We assemble our curated LVD-142M dataset by retrieving, from a large pool of uncurated data, images that are close to those in several curated datasets dino_v2, page 4

  • SSCD is used to remove duplicate images.
  • Retrieve images from uncurated data source that’s close to curated sources. With a self-supervised ViT(not sure what exactly, not important), compute similarity with cosine image embedding, Then do k-means. If the cluster (?) is large, get 4 neighbors, else just sample from the cluster.
  • Faiss is used for large scale similarity search.

The model

A conglomeration of these:

  • Image level objective. This is the loss from DINO, the cross entropy loss between teacher and student.
  • Patch-level objective.
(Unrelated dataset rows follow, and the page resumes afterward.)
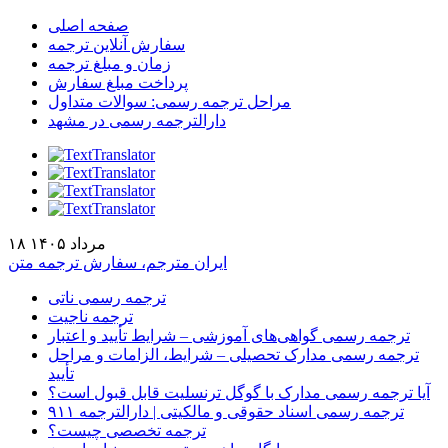
صفحه اصلی
سفارش آنلاین ترجمه
زمان و مبلغ ترجمه
پرداخت مبلغ سفارش
مراحل ترجمه رسمی: سوالات متداول
دارالترجمه رسمی در مشهد
۱۸ مرداد ۱۴۰۵
ایران مترجم، سفارش ترجمه متن
ترجمه رسمی ناتی
ترجمه ناجیت
ترجمه رسمی گواهی‌های آموزشی – شرایط تأیید و اعتبار
ترجمه رسمی مدارک تحصیلی – شرایط، الزامات و مراحل
تأیید
آیا ترجمه رسمی مدارک با گوگل ترنسلیت قابل قبول است؟
ترجمه رسمی اسناد حقوقی و مالکیتی | دارالترجمه ۹۱۱
ترجمه تخصصی چیست؟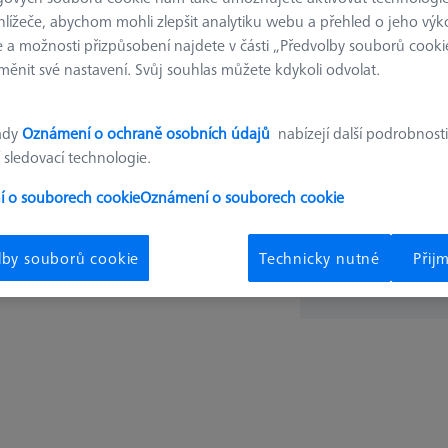
hlížeče, abychom mohli zlepšit analytiku webu a přehled o jeho výk
359,9
 a možnosti přizpůsobení najdete v části „Předvolby souborů cooki
ěnit své nastavení. Svůj souhlas můžete kdykoli odvolat.
Dostupné
ady
Oznámení o ochraně osobních údajů
nabízejí další podrobnosti
 sledovací technologie.
 o souborech cookie
Oznámení o souborech cookie
ks
lby souborů cookie
Technicky nutné
Přij
Získejte rychle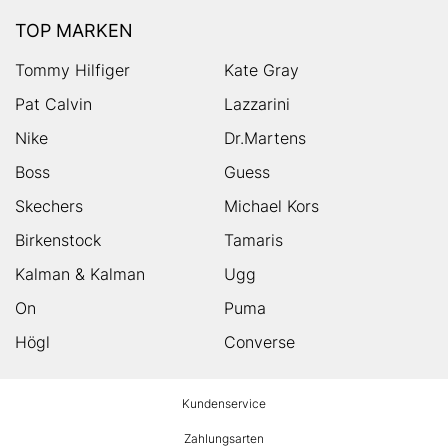
TOP MARKEN
Tommy Hilfiger
Kate Gray
Pat Calvin
Lazzarini
Nike
Dr.Martens
Boss
Guess
Skechers
Michael Kors
Birkenstock
Tamaris
Kalman & Kalman
Ugg
On
Puma
Högl
Converse
HUMANIC
Kundenservice
Footer
Zahlungsarten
This one is from iBOT.
  • Untying head weights. iBOT paper share the parameter for the MLP projection head for the losses. This does not.
  • Sinkhorn-Knopp centering. This type of batch normalization is adapted from SwAV
  • KoLeo regularizer. This is a regularization term that encourage a uniform span of the features within a batch.
  • During a short period at the end of pretraining, use a higher resolution of images (518x518). That’s because training at high resolution throughout the training is time and memory demanding.

Efficient implementation

  • FlashAttention is used. Now we have v2 though.
  • Sequence packing. DINO forwards both large and small crops. To forward them together, concat all the sequence into a single long sequence, then use block-diagonal mask to prevent attention between different sequences. The implementation is in xFormers library.
  • Efficient stochastic depth. For that work, “we start with very deep networks but during training, for each mini-batch, randomly drop a subset of layers and bypass them with the identity function.” In this work, we “skip the computation of the dropped residuals rather than masking the result” to make it more efficient.
  • Fully-Shared Data Parallel. The better DDP.
  • Knowledge Distilling: the smaller model of this paper is got by distilling instead of training from scratch.

we use a larger model as a frozen teacher, keep a spare EMA of the student that we use as our final model, remove the masking and stochastic depth, and, apply the iBOT loss on the two global crops. dino_v2, page 7

Ablation

Training recipe

This table is very much like the one for ConvNext.

Pretraining data source

The curated LVD-124M is just slightly better than raw INet-22k.